• DATA IN THIS EXERCISE
· · · ·

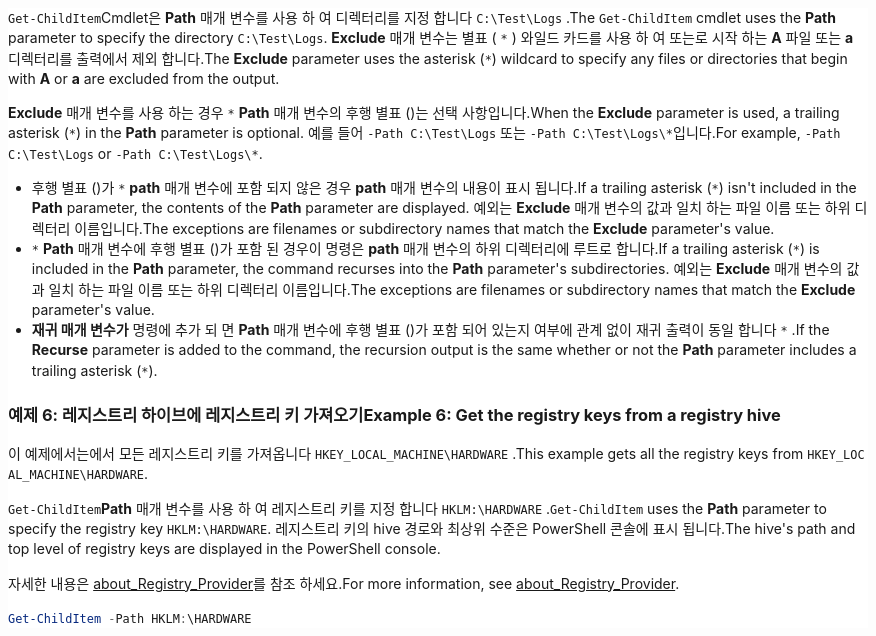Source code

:<span data-ttu-id="41c9c-159">`Get-ChildItem`Cmdlet은 **Path** 매개 변수를 사용 하 여 디렉터리를 지정 합니다 `C:\Test\Logs` .</span><span class="sxs-lookup"><span data-stu-id="41c9c-159">The `Get-ChildItem` cmdlet uses the **Path** parameter to specify the directory `C:\Test\Logs`.</span></span>
<span data-ttu-id="41c9c-160">**Exclude** 매개 변수는 별표 ( `*` ) 와일드 카드를 사용 하 여 또는로 시작 하는 **A** 파일 또는 **a** 디렉터리를 출력에서 제외 합니다.</span><span class="sxs-lookup"><span data-stu-id="41c9c-160">The **Exclude** parameter uses the asterisk (`*`) wildcard to specify any files or directories that begin with **A** or **a** are excluded from the output.</span></span>

<span data-ttu-id="41c9c-161">**Exclude** 매개 변수를 사용 하는 경우 `*` **Path** 매개 변수의 후행 별표 ()는 선택 사항입니다.</span><span class="sxs-lookup"><span data-stu-id="41c9c-161">When the **Exclude** parameter is used, a trailing asterisk (`*`) in the **Path** parameter is optional.</span></span> <span data-ttu-id="41c9c-162">예를 들어 `-Path C:\Test\Logs` 또는 `-Path C:\Test\Logs\*`입니다.</span><span class="sxs-lookup"><span data-stu-id="41c9c-162">For example, `-Path C:\Test\Logs` or `-Path C:\Test\Logs\*`.</span></span>

- <span data-ttu-id="41c9c-163">후행 별표 ()가 `*` **path** 매개 변수에 포함 되지 않은 경우 **path** 매개 변수의 내용이 표시 됩니다.</span><span class="sxs-lookup"><span data-stu-id="41c9c-163">If a trailing asterisk (`*`) isn't included in the **Path** parameter, the contents of the **Path** parameter are displayed.</span></span> <span data-ttu-id="41c9c-164">예외는 **Exclude** 매개 변수의 값과 일치 하는 파일 이름 또는 하위 디렉터리 이름입니다.</span><span class="sxs-lookup"><span data-stu-id="41c9c-164">The exceptions are filenames or subdirectory names that match the **Exclude** parameter's value.</span></span>
- <span data-ttu-id="41c9c-165">`*` **Path** 매개 변수에 후행 별표 ()가 포함 된 경우이 명령은 **path** 매개 변수의 하위 디렉터리에 루트로 합니다.</span><span class="sxs-lookup"><span data-stu-id="41c9c-165">If a trailing asterisk (`*`) is included in the **Path** parameter, the command recurses into the **Path** parameter's subdirectories.</span></span> <span data-ttu-id="41c9c-166">예외는 **Exclude** 매개 변수의 값과 일치 하는 파일 이름 또는 하위 디렉터리 이름입니다.</span><span class="sxs-lookup"><span data-stu-id="41c9c-166">The exceptions are filenames or subdirectory names that match the **Exclude** parameter's value.</span></span>
- <span data-ttu-id="41c9c-167">**재귀 매개 변수가** 명령에 추가 되 면 **Path** 매개 변수에 후행 별표 ()가 포함 되어 있는지 여부에 관계 없이 재귀 출력이 동일 합니다 `*` .</span><span class="sxs-lookup"><span data-stu-id="41c9c-167">If the **Recurse** parameter is added to the command, the recursion output is the same whether or not the **Path** parameter includes a trailing asterisk (`*`).</span></span>

### <span data-ttu-id="41c9c-168">예제 6: 레지스트리 하이브에 레지스트리 키 가져오기</span><span class="sxs-lookup"><span data-stu-id="41c9c-168">Example 6: Get the registry keys from a registry hive</span></span>

<span data-ttu-id="41c9c-169">이 예제에서는에서 모든 레지스트리 키를 가져옵니다 `HKEY_LOCAL_MACHINE\HARDWARE` .</span><span class="sxs-lookup"><span data-stu-id="41c9c-169">This example gets all the registry keys from `HKEY_LOCAL_MACHINE\HARDWARE`.</span></span>

<span data-ttu-id="41c9c-170">`Get-ChildItem`**Path** 매개 변수를 사용 하 여 레지스트리 키를 지정 합니다 `HKLM:\HARDWARE` .</span><span class="sxs-lookup"><span data-stu-id="41c9c-170">`Get-ChildItem` uses the **Path** parameter to specify the registry key `HKLM:\HARDWARE`.</span></span> <span data-ttu-id="41c9c-171">레지스트리 키의 hive 경로와 최상위 수준은 PowerShell 콘솔에 표시 됩니다.</span><span class="sxs-lookup"><span data-stu-id="41c9c-171">The hive's path and top level of registry keys are displayed in the PowerShell console.</span></span>

<span data-ttu-id="41c9c-172">자세한 내용은 [about_Registry_Provider](../Microsoft.PowerShell.Core/About/about_Registry_Provider.md)를 참조 하세요.</span><span class="sxs-lookup"><span data-stu-id="41c9c-172">For more information, see [about_Registry_Provider](../Microsoft.PowerShell.Core/About/about_Registry_Provider.md).</span></span>

```powershell
Get-ChildItem -Path HKLM:\HARDWARE
```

· · · ·

• DIRECTIONS
Print the full listing again exactly, and drop every image from it.

• TASK RESULT
Source code

:<span data-ttu-id="41c9c-159">`Get-ChildItem`Cmdlet은 **Path** 매개 변수를 사용 하 여 디렉터리를 지정 합니다 `C:\Test\Logs` .</span><span class="sxs-lookup"><span data-stu-id="41c9c-159">The `Get-ChildItem` cmdlet uses the **Path** parameter to specify the directory `C:\Test\Logs`.</span></span>
<span data-ttu-id="41c9c-160">**Exclude** 매개 변수는 별표 ( `*` ) 와일드 카드를 사용 하 여 또는로 시작 하는 **A** 파일 또는 **a** 디렉터리를 출력에서 제외 합니다.</span><span class="sxs-lookup"><span data-stu-id="41c9c-160">The **Exclude** parameter uses the asterisk (`*`) wildcard to specify any files or directories that begin with **A** or **a** are excluded from the output.</span></span>

<span data-ttu-id="41c9c-161">**Exclude** 매개 변수를 사용 하는 경우 `*` **Path** 매개 변수의 후행 별표 ()는 선택 사항입니다.</span><span class="sxs-lookup"><span data-stu-id="41c9c-161">When the **Exclude** parameter is used, a trailing asterisk (`*`) in the **Path** parameter is optional.</span></span> <span data-ttu-id="41c9c-162">예를 들어 `-Path C:\Test\Logs` 또는 `-Path C:\Test\Logs\*`입니다.</span><span class="sxs-lookup"><span data-stu-id="41c9c-162">For example, `-Path C:\Test\Logs` or `-Path C:\Test\Logs\*`.</span></span>

- <span data-ttu-id="41c9c-163">후행 별표 ()가 `*` **path** 매개 변수에 포함 되지 않은 경우 **path** 매개 변수의 내용이 표시 됩니다.</span><span class="sxs-lookup"><span data-stu-id="41c9c-163">If a trailing asterisk (`*`) isn't included in the **Path** parameter, the contents of the **Path** parameter are displayed.</span></span> <span data-ttu-id="41c9c-164">예외는 **Exclude** 매개 변수의 값과 일치 하는 파일 이름 또는 하위 디렉터리 이름입니다.</span><span class="sxs-lookup"><span data-stu-id="41c9c-164">The exceptions are filenames or subdirectory names that match the **Exclude** parameter's value.</span></span>
- <span data-ttu-id="41c9c-165">`*` **Path** 매개 변수에 후행 별표 ()가 포함 된 경우이 명령은 **path** 매개 변수의 하위 디렉터리에 루트로 합니다.</span><span class="sxs-lookup"><span data-stu-id="41c9c-165">If a trailing asterisk (`*`) is included in the **Path** parameter, the command recurses into the **Path** parameter's subdirectories.</span></span> <span data-ttu-id="41c9c-166">예외는 **Exclude** 매개 변수의 값과 일치 하는 파일 이름 또는 하위 디렉터리 이름입니다.</span><span class="sxs-lookup"><span data-stu-id="41c9c-166">The exceptions are filenames or subdirectory names that match the **Exclude** parameter's value.</span></span>
- <span data-ttu-id="41c9c-167">**재귀 매개 변수가** 명령에 추가 되 면 **Path** 매개 변수에 후행 별표 ()가 포함 되어 있는지 여부에 관계 없이 재귀 출력이 동일 합니다 `*` .</span><span class="sxs-lookup"><span data-stu-id="41c9c-167">If the **Recurse** parameter is added to the command, the recursion output is the same whether or not the **Path** parameter includes a trailing asterisk (`*`).</span></span>

### <span data-ttu-id="41c9c-168">예제 6: 레지스트리 하이브에 레지스트리 키 가져오기</span><span class="sxs-lookup"><span data-stu-id="41c9c-168">Example 6: Get the registry keys from a registry hive</span></span>

<span data-ttu-id="41c9c-169">이 예제에서는에서 모든 레지스트리 키를 가져옵니다 `HKEY_LOCAL_MACHINE\HARDWARE` .</span><span class="sxs-lookup"><span data-stu-id="41c9c-169">This example gets all the registry keys from `HKEY_LOCAL_MACHINE\HARDWARE`.</span></span>

<span data-ttu-id="41c9c-170">`Get-ChildItem`**Path** 매개 변수를 사용 하 여 레지스트리 키를 지정 합니다 `HKLM:\HARDWARE` .</span><span class="sxs-lookup"><span data-stu-id="41c9c-170">`Get-ChildItem` uses the **Path** parameter to specify the registry key `HKLM:\HARDWARE`.</span></span> <span data-ttu-id="41c9c-171">레지스트리 키의 hive 경로와 최상위 수준은 PowerShell 콘솔에 표시 됩니다.</span><span class="sxs-lookup"><span data-stu-id="41c9c-171">The hive's path and top level of registry keys are displayed in the PowerShell console.</span></span>

<span data-ttu-id="41c9c-172">자세한 내용은 [about_Registry_Provider](../Microsoft.PowerShell.Core/About/about_Registry_Provider.md)를 참조 하세요.</span><span class="sxs-lookup"><span data-stu-id="41c9c-172">For more information, see [about_Registry_Provider](../Microsoft.PowerShell.Core/About/about_Registry_Provider.md).</span></span>

```powershell
Get-ChildItem -Path HKLM:\HARDWARE
```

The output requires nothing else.